==== Entries shown ====
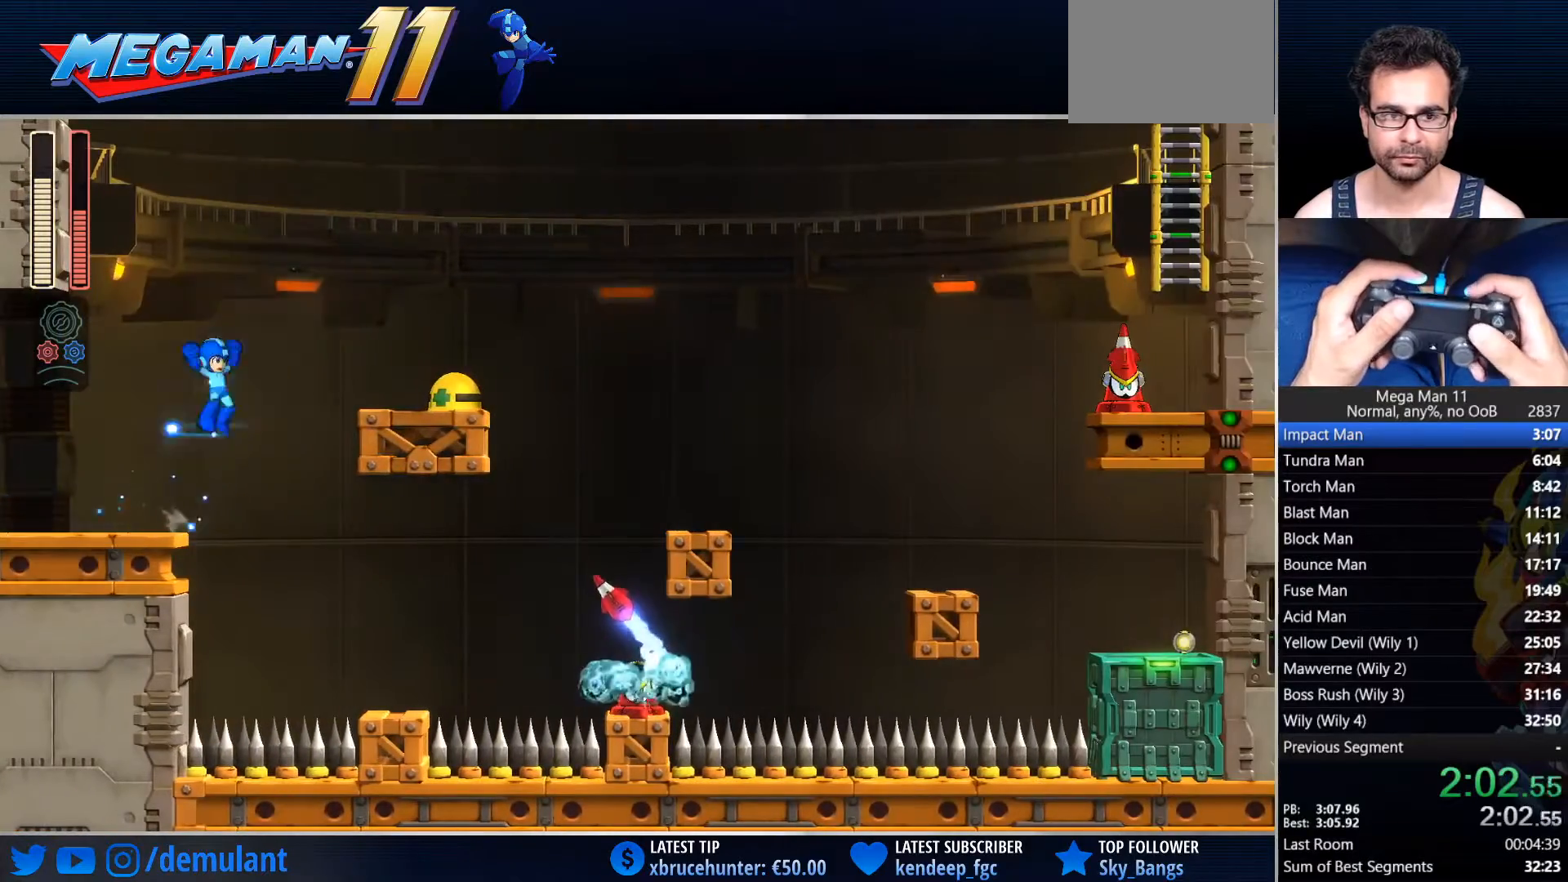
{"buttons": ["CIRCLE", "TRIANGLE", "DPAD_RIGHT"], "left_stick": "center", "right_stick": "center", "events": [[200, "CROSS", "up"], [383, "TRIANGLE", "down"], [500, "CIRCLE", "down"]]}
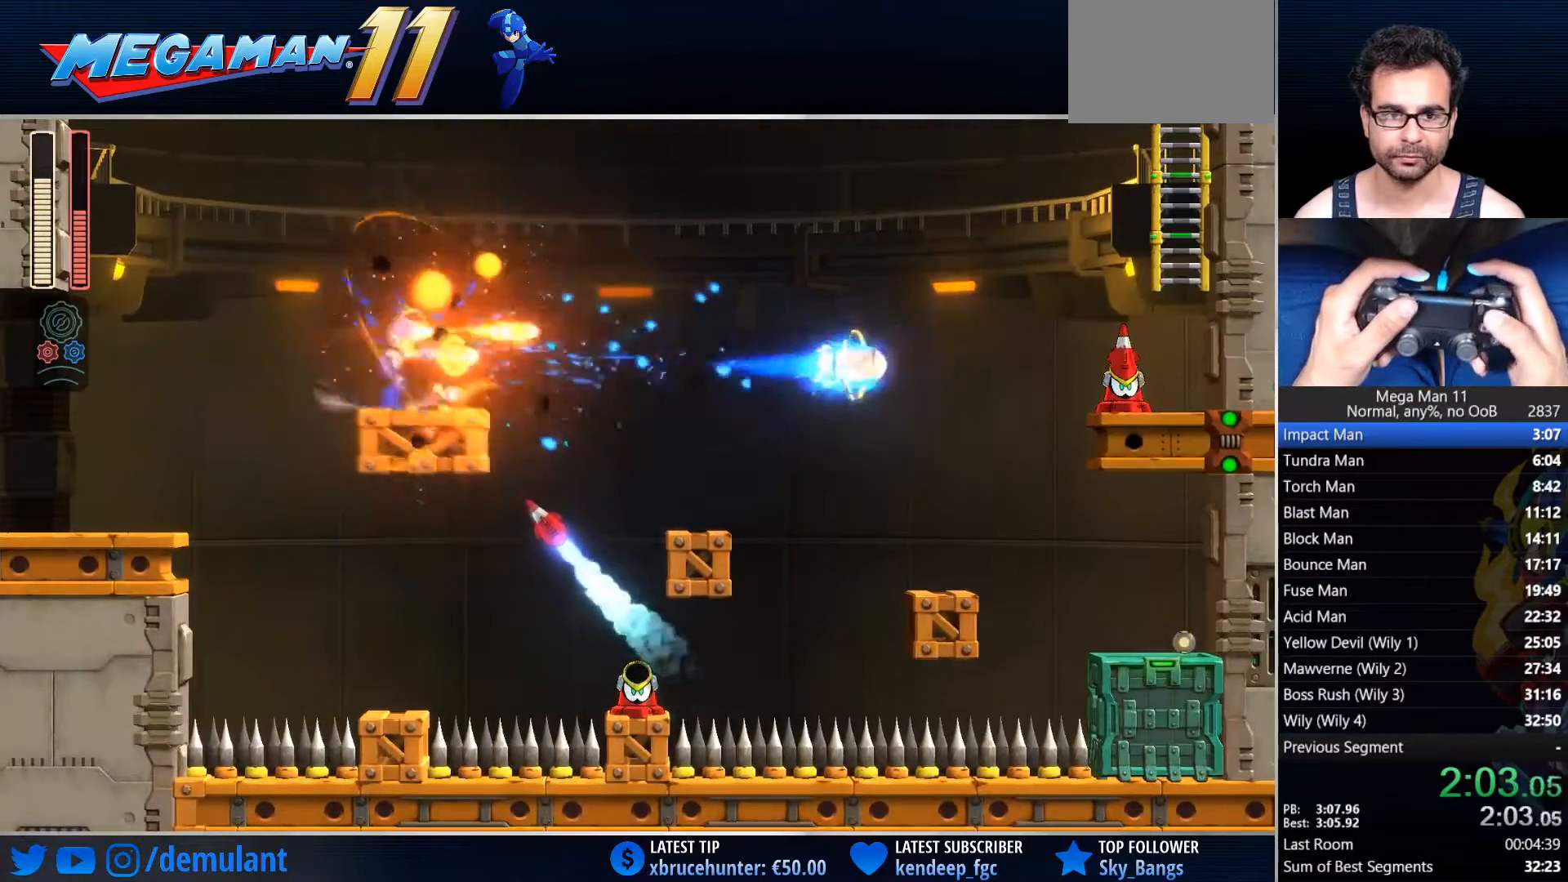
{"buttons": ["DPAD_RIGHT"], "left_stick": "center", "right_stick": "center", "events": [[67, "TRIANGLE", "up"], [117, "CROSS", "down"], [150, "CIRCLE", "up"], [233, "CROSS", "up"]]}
====
==== Entries shown ====
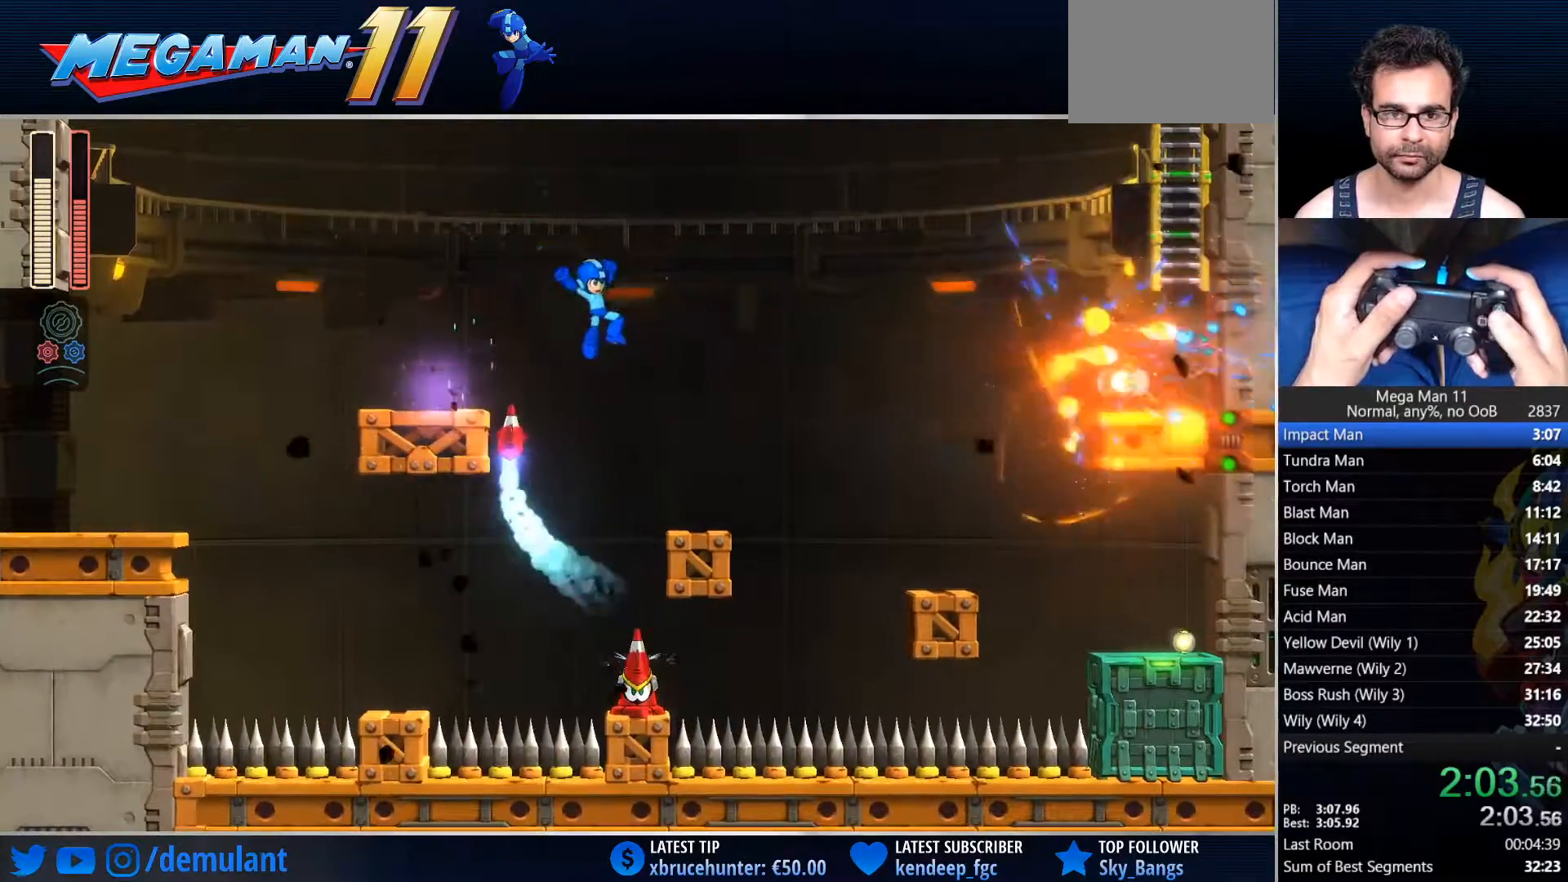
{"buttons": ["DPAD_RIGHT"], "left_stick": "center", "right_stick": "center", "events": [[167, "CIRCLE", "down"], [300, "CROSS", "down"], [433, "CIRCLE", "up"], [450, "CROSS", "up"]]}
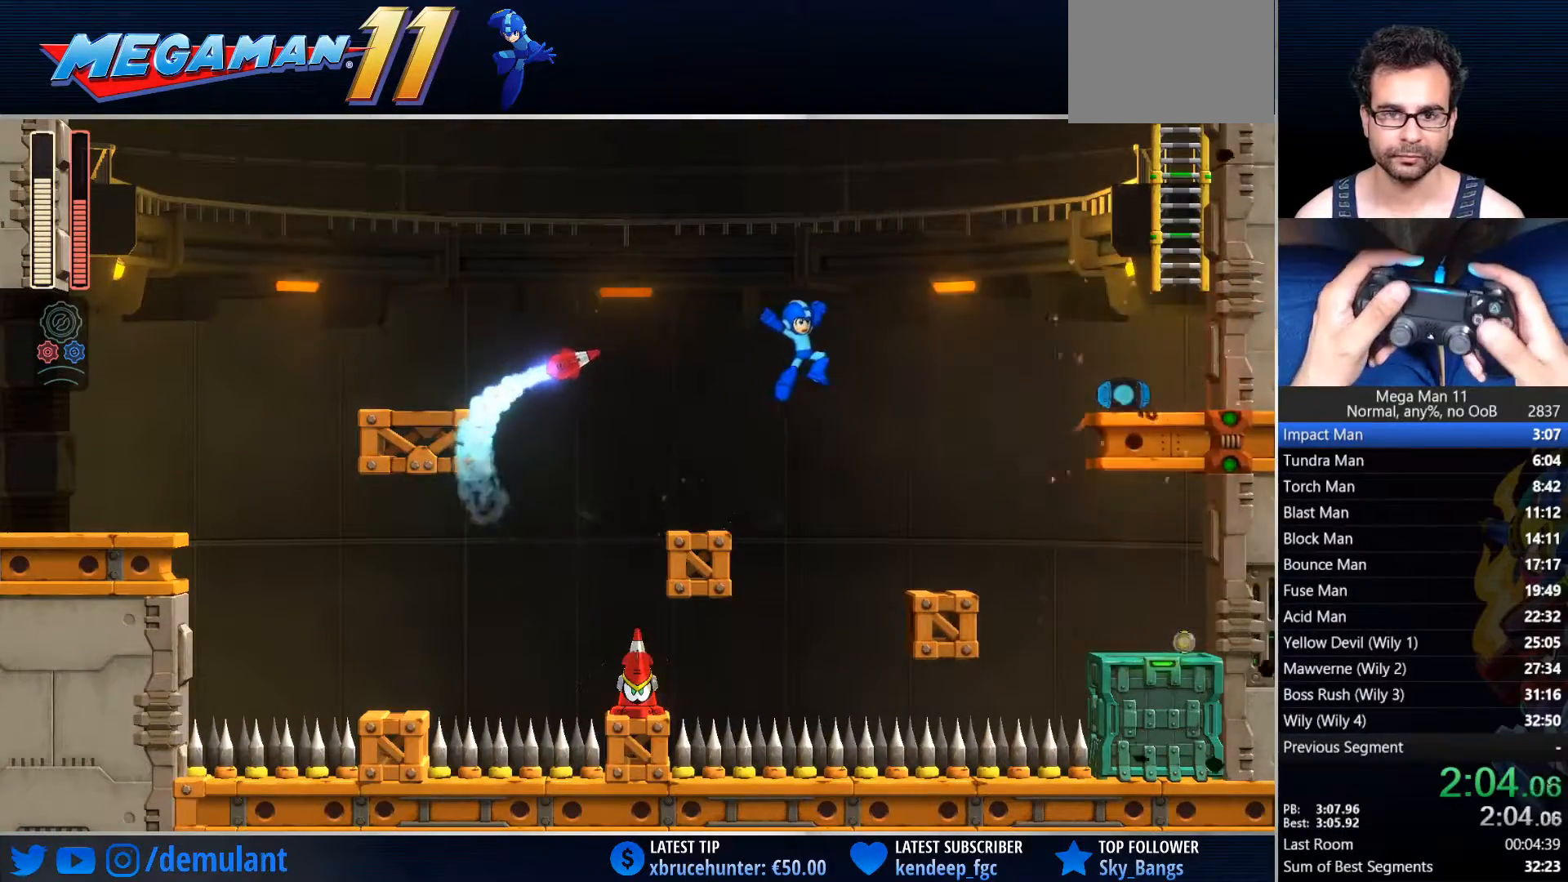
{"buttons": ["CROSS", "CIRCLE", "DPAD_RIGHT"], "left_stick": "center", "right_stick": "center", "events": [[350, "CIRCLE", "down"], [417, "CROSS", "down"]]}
====
==== Entries shown ====
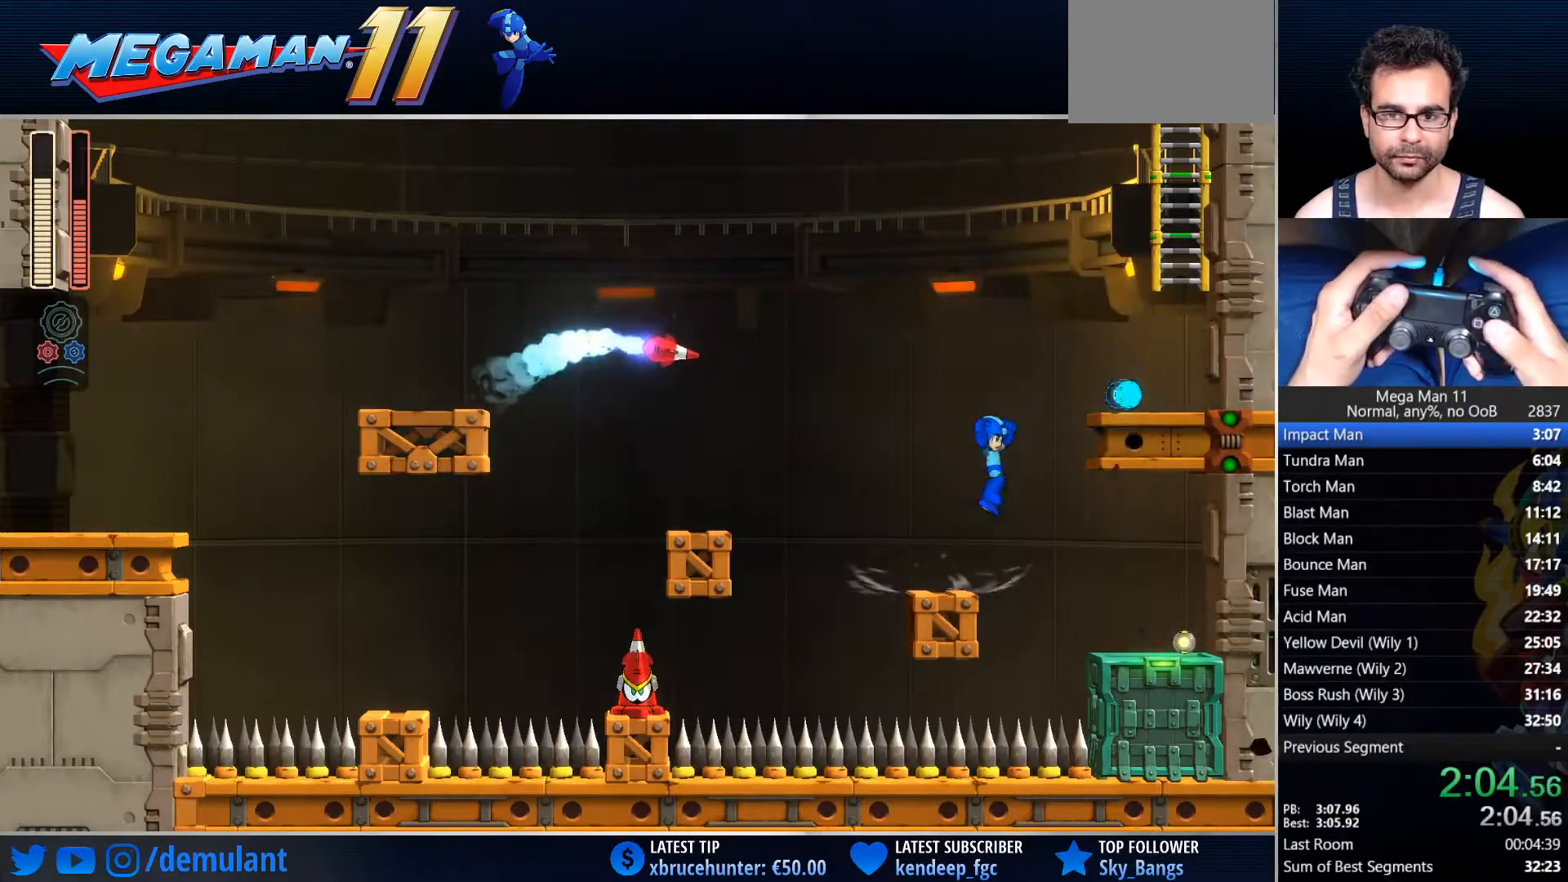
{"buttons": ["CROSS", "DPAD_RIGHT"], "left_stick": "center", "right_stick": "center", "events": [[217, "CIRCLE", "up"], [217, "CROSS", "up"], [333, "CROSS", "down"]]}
====
> Prompt: Go through the material above and copy each line that has the word "TRIANGLE".

> Task answer:
{"buttons": ["CIRCLE", "TRIANGLE", "DPAD_RIGHT"], "left_stick": "center", "right_stick": "center", "events": [[200, "CROSS", "up"], [383, "TRIANGLE", "down"], [500, "CIRCLE", "down"]]}
{"buttons": ["DPAD_RIGHT"], "left_stick": "center", "right_stick": "center", "events": [[67, "TRIANGLE", "up"], [117, "CROSS", "down"], [150, "CIRCLE", "up"], [233, "CROSS", "up"]]}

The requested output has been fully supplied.